What is the attraction? Gilbert and Sullivan, I think, gave me early authorization to be silly. The operas licensed criticism of oppressive or irrational social norms. Everything was fair game. Inasmuch as I was raised in a rigidly conformist society, the G & S precedent was a great liberation. I’m absolutely convinced that a great big hunk of my sense of humor was formed around a Gilbertian core.
When I was a boy, it was the clever patter songs that most struck me. They’re still good, and some are brilliant. Bunthorne’s soliloquy in Patience, in which he confesses that “he’s not fond of uttering platitudes/ In stained glass attitudes” is as fully on target now as it was in 1881. Simply substitute tired modish Derridadaism for the "high aesthetic line," and “the meaning doesn’t matter if it’s only idle chatter of a transcendental kind” jumps right out at you.
But nowadays, it’s not Gilbert's free-standing wit but Sullivan's glorious ensembles that cause the shiver of delight. Instances: Iolanthe's “Oh, many a man in friendship’s name”; Ko-ko, Pooh-Bah, and Pish-Tush singing “To sit in solemn silence in a dull dark dock”; in Ruddigore, the trio “In sailing o’er life’s ocean wide,/ No doubt your heart should be your guide/ But it is awkward when you find/ A heart that does not know its mind.” And many others, including, certainly, the quartet from Yeoman of the Guard: “Strange adventure, maiden wedded/ To a groom she’s never seen.” Still another transcendent moment: the high silliness in Pirates, when the assembled choruses kneel to sing the resplendent, ridiculous: "Hail poetry, thou heaven-born maid… All hail, divine emollient." I think that the touchstone of all touchstones is a truly wondrous brief duet in Iolanthe, when the lovesick Lords Tolloler and Mountararat, tenor and baritone, rejected by Phyllis, who chooses a simple shepherd over their dignities, leave the stage singing "Neath this blow/ Worse than stab of dagger/ Though we mo-/ Mentarily stagger,/ In each heart,/ Proud are we innately,/ Let’s depart, dignified and stately.”
In addition to the satire, and the splendid music, G &S also supplies great big helpings of joy.

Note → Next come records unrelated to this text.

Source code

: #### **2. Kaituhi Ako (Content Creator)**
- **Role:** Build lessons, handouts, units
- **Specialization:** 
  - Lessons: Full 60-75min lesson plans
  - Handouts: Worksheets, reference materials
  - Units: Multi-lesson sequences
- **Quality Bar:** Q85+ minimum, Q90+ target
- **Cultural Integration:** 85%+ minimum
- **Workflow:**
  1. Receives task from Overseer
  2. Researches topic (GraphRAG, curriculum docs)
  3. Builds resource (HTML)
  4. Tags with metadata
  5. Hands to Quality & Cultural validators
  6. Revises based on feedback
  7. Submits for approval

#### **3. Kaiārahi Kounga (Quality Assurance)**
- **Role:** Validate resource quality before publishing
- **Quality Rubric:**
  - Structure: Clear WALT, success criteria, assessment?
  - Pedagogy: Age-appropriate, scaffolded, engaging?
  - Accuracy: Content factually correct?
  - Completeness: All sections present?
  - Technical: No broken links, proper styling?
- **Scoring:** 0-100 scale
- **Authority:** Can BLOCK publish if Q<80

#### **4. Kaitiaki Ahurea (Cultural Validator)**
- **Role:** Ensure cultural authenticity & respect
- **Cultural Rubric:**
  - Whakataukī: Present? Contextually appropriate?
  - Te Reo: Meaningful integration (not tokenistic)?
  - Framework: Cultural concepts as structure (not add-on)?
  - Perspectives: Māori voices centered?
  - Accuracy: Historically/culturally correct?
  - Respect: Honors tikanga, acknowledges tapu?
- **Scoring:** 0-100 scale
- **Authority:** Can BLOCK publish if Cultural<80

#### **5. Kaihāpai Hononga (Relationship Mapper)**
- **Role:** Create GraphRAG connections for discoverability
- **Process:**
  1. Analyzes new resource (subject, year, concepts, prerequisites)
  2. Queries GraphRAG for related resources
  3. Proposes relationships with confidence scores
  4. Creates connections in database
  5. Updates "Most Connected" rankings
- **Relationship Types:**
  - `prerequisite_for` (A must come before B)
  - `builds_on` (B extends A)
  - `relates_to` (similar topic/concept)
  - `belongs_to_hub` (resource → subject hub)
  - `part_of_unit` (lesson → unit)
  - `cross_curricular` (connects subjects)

G & S manage to persuade me, at least for the duration of the play, to give credence to “rapture, rapture,” and that “pleasures come in endless series,” and “joy unbounded,” and “laughing song and merry dance,” and “happier than any/ A pound to a penny,/ A lover is when he/ Embraces his bride."
There’s much to deplore in Gilbert’s creations: nasty racism, an insufferable obsession with class (embraced even as it appears to be refuted), jingoism, which is sometimes satirized but often (as in the faux-japonisme of The Mikado) unconsciously accepted, as well as the constant distasteful bludgeoning of middle-age women. But just as we forgive Shylock in order to embrace King Lear, so we must suspend our moral indignation to revel in the best of Gilbert.
Last week, two of the grandchildren visited for a few days. We rented the DVD of the Central Park Kevin Kline-Linda Ronstadt Pirates. The kids were attentive, engaged. Next time they visit: more Gilbert and Sullivan. Perhaps we can plant a savoyardian seed.
I'm very glad to have re-read this piece, which is what first led me to your blog.
It's the first time I have read something intelligent which has licensed my love of G&S, a love which dare not speak its name as they are so derided generally.
I was taken to two or three shows a year throughout my childhood, all performed by local amateur dramatic societies, and I loved them. I remember some of the songs to this day. As an adult I have only seen Yeoman of the Guard (sublime throughout), Mikado (entertaining with moments of beauty) and Princess Ida (I'm sorry but this one was tedious).
The amateur dramatic and operatic societies seem to shun G&S these days. It's a shame.